TORONTO — A Toronto neurosurgeon who killed his wife two days after she filed for divorce lost his medical licence Friday, nearly a year after pleading guilty to second-degree murder in her death.
Ontario's medical regulator moved to revoke Mohammed Shamji's certificate of registration after a hearing held by teleconference due to the COVID-19 pandemic.
The disciplinary committee of the College of Physicians and Surgeons of Ontario also ordered Shamji to appear for a reprimand.
Shamji, who called in to the hearing from the maximum-security Millhaven Institution in Bath, Ont., did not speak during Friday's proceedings.
But he admitted through his lawyer to committing professional misconduct by being found guilty of an offence that is relevant to his suitability to practise medicine.
Peter Leigh told the panel Shamji accepts the consequences of his "violent and heinous crime" and went to great lengths to arrange his participation in the hearing.
"He is in prison and the vast majority of his relationships which he once held dear, most notably with his children and now with his profession, have been destroyed," Leigh said.
"As in the criminal proceeding, in this proceeding Dr. Shamji has taken responsibility and he's accepting the severe consequences, being revocation, that are commensurate with the nature of that violent crime."

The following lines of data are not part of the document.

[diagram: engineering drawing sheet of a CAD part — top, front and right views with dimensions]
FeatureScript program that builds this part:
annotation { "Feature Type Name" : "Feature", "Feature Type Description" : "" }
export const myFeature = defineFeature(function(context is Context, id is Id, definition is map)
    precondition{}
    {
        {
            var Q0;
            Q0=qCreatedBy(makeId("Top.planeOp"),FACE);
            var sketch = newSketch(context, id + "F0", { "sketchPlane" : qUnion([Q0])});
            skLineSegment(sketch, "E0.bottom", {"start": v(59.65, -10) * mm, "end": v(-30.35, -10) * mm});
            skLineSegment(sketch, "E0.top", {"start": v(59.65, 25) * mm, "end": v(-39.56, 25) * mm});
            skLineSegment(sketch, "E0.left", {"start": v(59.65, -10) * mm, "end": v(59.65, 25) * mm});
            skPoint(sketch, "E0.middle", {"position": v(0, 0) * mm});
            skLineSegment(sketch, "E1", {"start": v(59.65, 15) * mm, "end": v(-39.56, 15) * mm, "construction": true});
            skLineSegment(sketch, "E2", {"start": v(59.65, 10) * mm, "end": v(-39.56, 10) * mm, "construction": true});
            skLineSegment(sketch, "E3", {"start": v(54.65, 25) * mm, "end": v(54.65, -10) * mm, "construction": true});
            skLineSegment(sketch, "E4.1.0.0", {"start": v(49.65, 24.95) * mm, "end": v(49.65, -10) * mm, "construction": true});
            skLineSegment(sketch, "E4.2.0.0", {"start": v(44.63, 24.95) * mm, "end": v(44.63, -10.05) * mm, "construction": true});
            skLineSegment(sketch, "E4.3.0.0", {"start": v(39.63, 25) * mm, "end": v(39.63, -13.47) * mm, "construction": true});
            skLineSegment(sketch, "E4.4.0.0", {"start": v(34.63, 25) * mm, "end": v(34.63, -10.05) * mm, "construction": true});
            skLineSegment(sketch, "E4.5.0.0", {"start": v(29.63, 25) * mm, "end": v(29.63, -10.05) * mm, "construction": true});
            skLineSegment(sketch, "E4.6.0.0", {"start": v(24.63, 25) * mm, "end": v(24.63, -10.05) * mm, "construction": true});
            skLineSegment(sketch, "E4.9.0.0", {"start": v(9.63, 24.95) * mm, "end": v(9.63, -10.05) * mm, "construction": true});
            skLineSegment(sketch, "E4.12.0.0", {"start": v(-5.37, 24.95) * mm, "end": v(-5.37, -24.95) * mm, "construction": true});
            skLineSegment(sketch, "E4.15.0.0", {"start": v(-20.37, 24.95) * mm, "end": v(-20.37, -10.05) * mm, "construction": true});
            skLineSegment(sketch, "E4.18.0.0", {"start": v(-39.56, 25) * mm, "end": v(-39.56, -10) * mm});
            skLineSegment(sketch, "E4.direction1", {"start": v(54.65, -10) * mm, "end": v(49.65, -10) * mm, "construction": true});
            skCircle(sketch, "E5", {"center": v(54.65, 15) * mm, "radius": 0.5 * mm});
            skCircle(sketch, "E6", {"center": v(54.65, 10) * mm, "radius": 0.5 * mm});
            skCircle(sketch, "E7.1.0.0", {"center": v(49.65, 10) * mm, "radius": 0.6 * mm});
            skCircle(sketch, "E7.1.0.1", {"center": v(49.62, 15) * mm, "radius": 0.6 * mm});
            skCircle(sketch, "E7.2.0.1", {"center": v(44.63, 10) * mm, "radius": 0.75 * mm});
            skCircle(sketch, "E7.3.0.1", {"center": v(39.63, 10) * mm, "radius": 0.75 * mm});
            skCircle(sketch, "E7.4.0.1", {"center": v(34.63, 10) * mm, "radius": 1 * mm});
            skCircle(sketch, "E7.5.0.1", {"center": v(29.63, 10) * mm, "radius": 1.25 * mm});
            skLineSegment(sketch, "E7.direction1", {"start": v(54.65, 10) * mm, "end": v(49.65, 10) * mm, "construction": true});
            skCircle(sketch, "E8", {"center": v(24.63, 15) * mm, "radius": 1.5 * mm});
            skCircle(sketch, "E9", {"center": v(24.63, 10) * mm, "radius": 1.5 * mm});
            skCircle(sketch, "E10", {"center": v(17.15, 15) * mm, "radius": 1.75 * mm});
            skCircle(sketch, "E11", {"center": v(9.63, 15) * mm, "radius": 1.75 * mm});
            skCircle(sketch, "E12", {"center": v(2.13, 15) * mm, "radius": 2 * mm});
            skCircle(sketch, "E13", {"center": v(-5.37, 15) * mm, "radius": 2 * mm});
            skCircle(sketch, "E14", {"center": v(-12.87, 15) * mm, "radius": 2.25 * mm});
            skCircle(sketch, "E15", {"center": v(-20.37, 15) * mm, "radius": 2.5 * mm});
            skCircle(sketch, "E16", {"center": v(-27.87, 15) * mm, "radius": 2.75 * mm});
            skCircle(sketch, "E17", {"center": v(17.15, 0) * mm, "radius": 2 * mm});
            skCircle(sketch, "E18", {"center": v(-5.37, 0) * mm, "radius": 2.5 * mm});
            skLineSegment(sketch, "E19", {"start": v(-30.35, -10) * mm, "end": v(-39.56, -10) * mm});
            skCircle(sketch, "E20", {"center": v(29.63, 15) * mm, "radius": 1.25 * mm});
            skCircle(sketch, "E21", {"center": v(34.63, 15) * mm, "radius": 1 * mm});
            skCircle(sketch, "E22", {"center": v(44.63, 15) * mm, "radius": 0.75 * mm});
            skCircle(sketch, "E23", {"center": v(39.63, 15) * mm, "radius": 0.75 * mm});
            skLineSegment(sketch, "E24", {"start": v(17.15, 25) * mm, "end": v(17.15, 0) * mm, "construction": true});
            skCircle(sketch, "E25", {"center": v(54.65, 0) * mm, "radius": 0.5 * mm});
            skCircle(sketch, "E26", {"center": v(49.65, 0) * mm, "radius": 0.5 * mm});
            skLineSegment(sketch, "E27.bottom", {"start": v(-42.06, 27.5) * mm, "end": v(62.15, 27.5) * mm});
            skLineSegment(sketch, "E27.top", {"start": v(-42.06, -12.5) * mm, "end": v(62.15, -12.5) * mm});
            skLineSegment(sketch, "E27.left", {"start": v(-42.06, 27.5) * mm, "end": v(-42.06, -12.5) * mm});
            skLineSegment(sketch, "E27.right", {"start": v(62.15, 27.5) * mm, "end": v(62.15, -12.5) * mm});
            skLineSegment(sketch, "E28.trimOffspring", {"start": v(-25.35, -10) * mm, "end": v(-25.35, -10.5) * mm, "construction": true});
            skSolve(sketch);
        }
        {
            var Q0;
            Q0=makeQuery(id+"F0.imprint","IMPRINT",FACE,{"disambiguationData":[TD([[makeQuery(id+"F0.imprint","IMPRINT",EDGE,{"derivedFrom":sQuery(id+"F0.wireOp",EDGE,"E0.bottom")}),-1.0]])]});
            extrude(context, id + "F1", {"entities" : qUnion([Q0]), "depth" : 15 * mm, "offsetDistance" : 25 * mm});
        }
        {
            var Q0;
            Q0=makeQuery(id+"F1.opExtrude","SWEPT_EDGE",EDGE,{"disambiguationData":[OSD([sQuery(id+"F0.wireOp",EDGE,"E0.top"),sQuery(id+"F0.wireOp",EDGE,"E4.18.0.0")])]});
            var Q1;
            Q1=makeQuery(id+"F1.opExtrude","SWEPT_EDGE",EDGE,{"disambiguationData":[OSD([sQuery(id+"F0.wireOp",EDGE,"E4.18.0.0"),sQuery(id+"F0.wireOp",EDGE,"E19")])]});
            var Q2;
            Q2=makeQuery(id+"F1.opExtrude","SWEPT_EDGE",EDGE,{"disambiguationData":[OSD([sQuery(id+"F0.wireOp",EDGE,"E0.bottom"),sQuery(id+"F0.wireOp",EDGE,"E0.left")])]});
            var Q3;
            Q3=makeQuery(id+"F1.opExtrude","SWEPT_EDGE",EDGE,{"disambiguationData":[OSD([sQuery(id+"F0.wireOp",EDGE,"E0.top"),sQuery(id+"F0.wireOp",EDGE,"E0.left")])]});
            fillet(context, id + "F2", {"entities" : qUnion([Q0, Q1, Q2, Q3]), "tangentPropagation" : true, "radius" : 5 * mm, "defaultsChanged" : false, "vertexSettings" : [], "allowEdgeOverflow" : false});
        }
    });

The lawyer declined to comment when asked by The Canadian Press through email whether his client plans to reapply for a medical licence, either in Ontario or elsewhere.
Shamji failed to renew his licence in August 2017 and was not a member of the college at the time of the proceedings.
Shamji pleaded guilty last year to second-degree murder in the 2016 killing of his wife, Elana Fric Shamji, who was also a physician.
He was sentenced to life in prison with no chance of parole for 14 years.
Court heard Shamji attacked his wife two days after she served him with divorce papers, breaking her neck and ribs, and choking her to death as their three children slept nearby.
He then stuffed her body in a suitcase and dumped it in the Humber River.
Her body was found shortly after she disappeared and police arrested Shamji a day later.
Fric Shamji's relatives told the court during the sentencing process that her horrific death has shattered their family.
The college's counsel, Lisa Brownstone, told the disciplinary panel that only revoking Shamji's licence could truly express the "repugnance" of his actions.
She urged the five-member panel to consider the fundamental principle of medicine — to do no harm.
"There can obviously be no greater harm than intentionally causing death, brutally murdering a spouse and the mother of three children in a fit of rage and domestic terror," Brownstone said.
"This activity...was followed by the spine-tingling behaviour of disposing of Dr. Fric's body, going to work, performing surgery and carrying on as if nothing happened. Then, trying not only to cover up his actions, but to implicate someone else."
Shamji was initially facing another allegation of professional misconduct — that he failed to disclose criminal charges related to a 2005 domestic assault when applying for independent practice — but Brownstone said the college chose to proceed on only the "vastly more serious" allegation.